=== TASK MATERIAL ===

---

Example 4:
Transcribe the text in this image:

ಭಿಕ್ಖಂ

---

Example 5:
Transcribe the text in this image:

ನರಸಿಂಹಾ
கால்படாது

===

> TO DO
Reproduce the data verbatim, line for line.

> ANSWER TO THE PROBLEM
---

Example 4:
Transcribe the text in this image:

ಭಿಕ್ಖಂ

---

Example 5:
Transcribe the text in this image:

ನರಸಿಂಹಾ
கால்படாது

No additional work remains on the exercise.